Start of The data

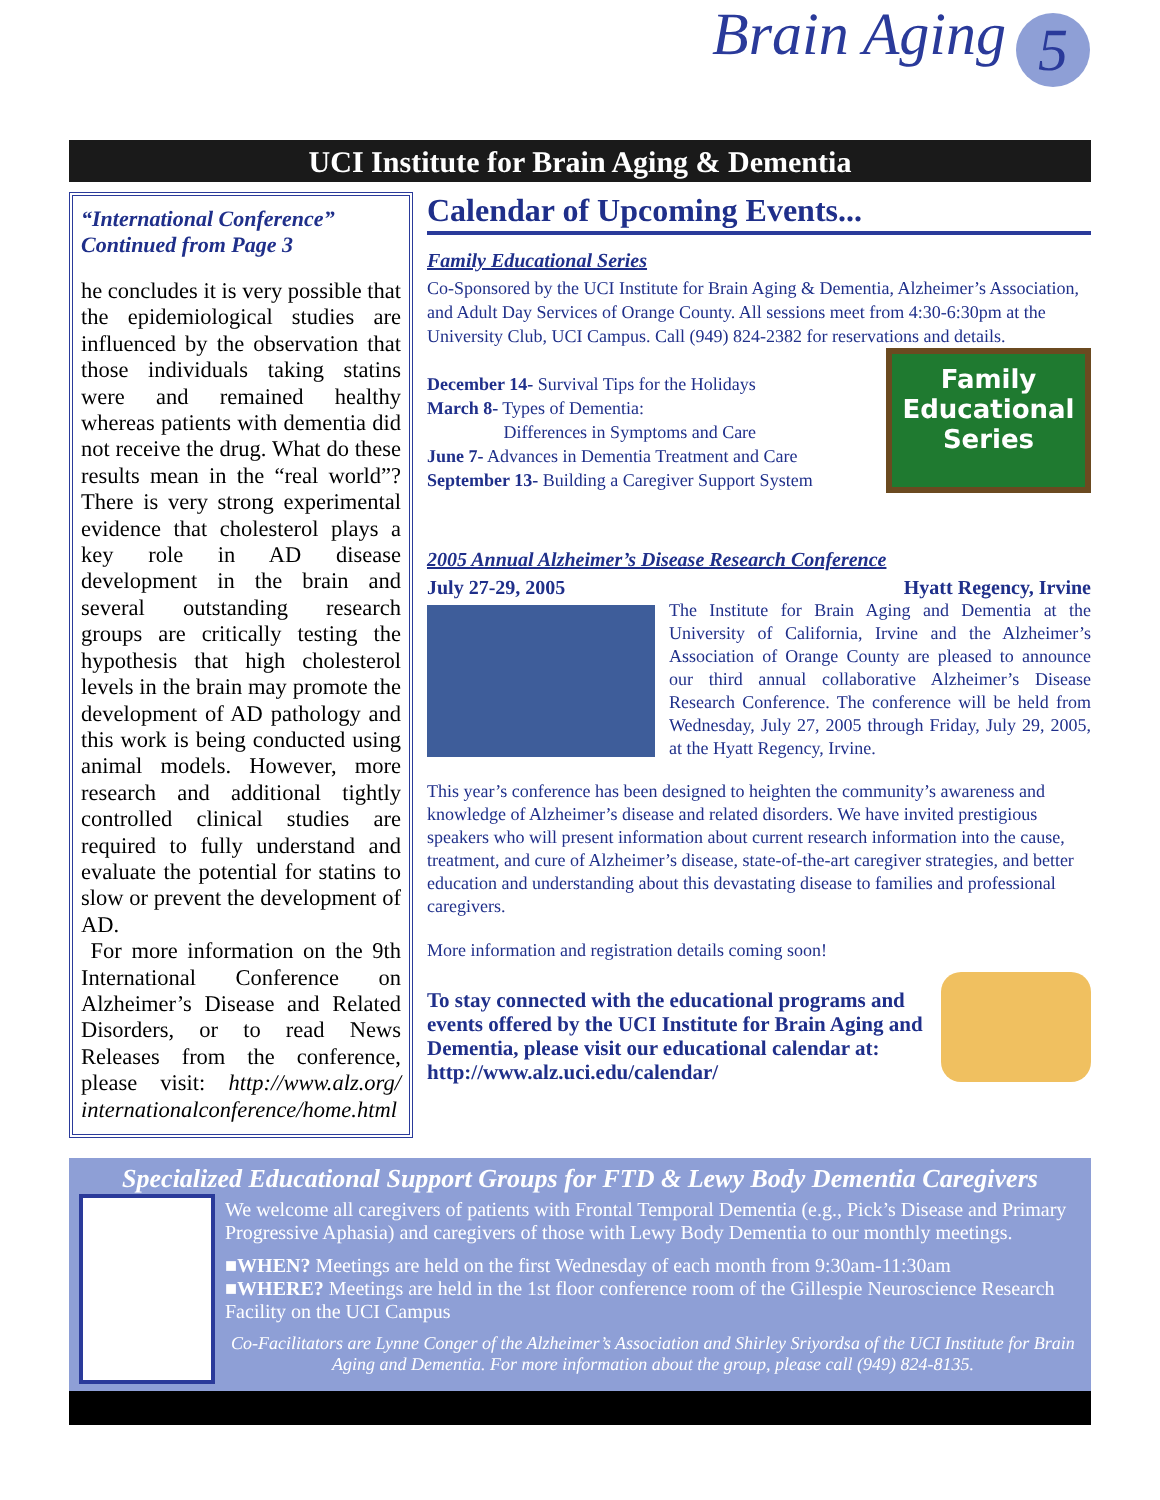Brain Aging 5
UCI Institute for Brain Aging & Dementia
“International Conference” Continued from Page 3
he concludes it is very possible that the epidemiological studies are influenced by the observation that those individuals taking statins were and remained healthy whereas patients with dementia did not receive the drug. What do these results mean in the “real world”? There is very strong experimental evidence that cholesterol plays a key role in AD disease development in the brain and several outstanding research groups are critically testing the hypothesis that high cholesterol levels in the brain may promote the development of AD pathology and this work is being conducted using animal models. However, more research and additional tightly controlled clinical studies are required to fully understand and evaluate the potential for statins to slow or prevent the development of AD.
For more information on the 9th International Conference on Alzheimer’s Disease and Related Disorders, or to read News Releases from the conference, please visit: http://www.alz.org/ internationalconference/home.html
Calendar of Upcoming Events...
Family Educational Series
Co-Sponsored by the UCI Institute for Brain Aging & Dementia, Alzheimer’s Association, and Adult Day Services of Orange County. All sessions meet from 4:30-6:30pm at the University Club, UCI Campus. Call (949) 824-2382 for reservations and details.
Family Educational Series
December 14- Survival Tips for the Holidays
March 8- Types of Dementia:
Differences in Symptoms and Care
June 7- Advances in Dementia Treatment and Care
September 13- Building a Caregiver Support System
2005 Annual Alzheimer’s Disease Research Conference
July 27-29, 2005 Hyatt Regency, Irvine
The Institute for Brain Aging and Dementia at the University of California, Irvine and the Alzheimer’s Association of Orange County are pleased to announce our third annual collaborative Alzheimer’s Disease Research Conference. The conference will be held from Wednesday, July 27, 2005 through Friday, July 29, 2005, at the Hyatt Regency, Irvine.
This year’s conference has been designed to heighten the community’s awareness and knowledge of Alzheimer’s disease and related disorders. We have invited prestigious speakers who will present information about current research information into the cause, treatment, and cure of Alzheimer’s disease, state-of-the-art caregiver strategies, and better education and understanding about this devastating disease to families and professional caregivers.
More information and registration details coming soon!
To stay connected with the educational programs and events offered by the UCI Institute for Brain Aging and Dementia, please visit our educational calendar at:
http://www.alz.uci.edu/calendar/
Specialized Educational Support Groups for FTD & Lewy Body Dementia Caregivers
We welcome all caregivers of patients with Frontal Temporal Dementia (e.g., Pick’s Disease and Primary Progressive Aphasia) and caregivers of those with Lewy Body Dementia to our monthly meetings.
■WHEN? Meetings are held on the first Wednesday of each month from 9:30am-11:30am
■WHERE? Meetings are held in the 1st floor conference room of the Gillespie Neuroscience Research Facility on the UCI Campus
Co-Facilitators are Lynne Conger of the Alzheimer’s Association and Shirley Sriyordsa of the UCI Institute for Brain Aging and Dementia. For more information about the group, please call (949) 824-8135.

End of The data

**Action item:** Each entry should be copied exactly as written, though any pictures stay out.

**Result below:**
Brain Aging 5
UCI Institute for Brain Aging & Dementia
“International Conference” Continued from Page 3
he concludes it is very possible that the epidemiological studies are influenced by the observation that those individuals taking statins were and remained healthy whereas patients with dementia did not receive the drug. What do these results mean in the “real world”? There is very strong experimental evidence that cholesterol plays a key role in AD disease development in the brain and several outstanding research groups are critically testing the hypothesis that high cholesterol levels in the brain may promote the development of AD pathology and this work is being conducted using animal models. However, more research and additional tightly controlled clinical studies are required to fully understand and evaluate the potential for statins to slow or prevent the development of AD.
For more information on the 9th International Conference on Alzheimer’s Disease and Related Disorders, or to read News Releases from the conference, please visit: http://www.alz.org/ internationalconference/home.html
Calendar of Upcoming Events...
Family Educational Series
Co-Sponsored by the UCI Institute for Brain Aging & Dementia, Alzheimer’s Association, and Adult Day Services of Orange County. All sessions meet from 4:30-6:30pm at the University Club, UCI Campus. Call (949) 824-2382 for reservations and details.
Family Educational Series
December 14- Survival Tips for the Holidays
March 8- Types of Dementia:
Differences in Symptoms and Care
June 7- Advances in Dementia Treatment and Care
September 13- Building a Caregiver Support System
2005 Annual Alzheimer’s Disease Research Conference
July 27-29, 2005 Hyatt Regency, Irvine
The Institute for Brain Aging and Dementia at the University of California, Irvine and the Alzheimer’s Association of Orange County are pleased to announce our third annual collaborative Alzheimer’s Disease Research Conference. The conference will be held from Wednesday, July 27, 2005 through Friday, July 29, 2005, at the Hyatt Regency, Irvine.
This year’s conference has been designed to heighten the community’s awareness and knowledge of Alzheimer’s disease and related disorders. We have invited prestigious speakers who will present information about current research information into the cause, treatment, and cure of Alzheimer’s disease, state-of-the-art caregiver strategies, and better education and understanding about this devastating disease to families and professional caregivers.
More information and registration details coming soon!
To stay connected with the educational programs and events offered by the UCI Institute for Brain Aging and Dementia, please visit our educational calendar at:
http://www.alz.uci.edu/calendar/
Specialized Educational Support Groups for FTD & Lewy Body Dementia Caregivers
We welcome all caregivers of patients with Frontal Temporal Dementia (e.g., Pick’s Disease and Primary Progressive Aphasia) and caregivers of those with Lewy Body Dementia to our monthly meetings.
■WHEN? Meetings are held on the first Wednesday of each month from 9:30am-11:30am
■WHERE? Meetings are held in the 1st floor conference room of the Gillespie Neuroscience Research Facility on the UCI Campus
Co-Facilitators are Lynne Conger of the Alzheimer’s Association and Shirley Sriyordsa of the UCI Institute for Brain Aging and Dementia. For more information about the group, please call (949) 824-8135.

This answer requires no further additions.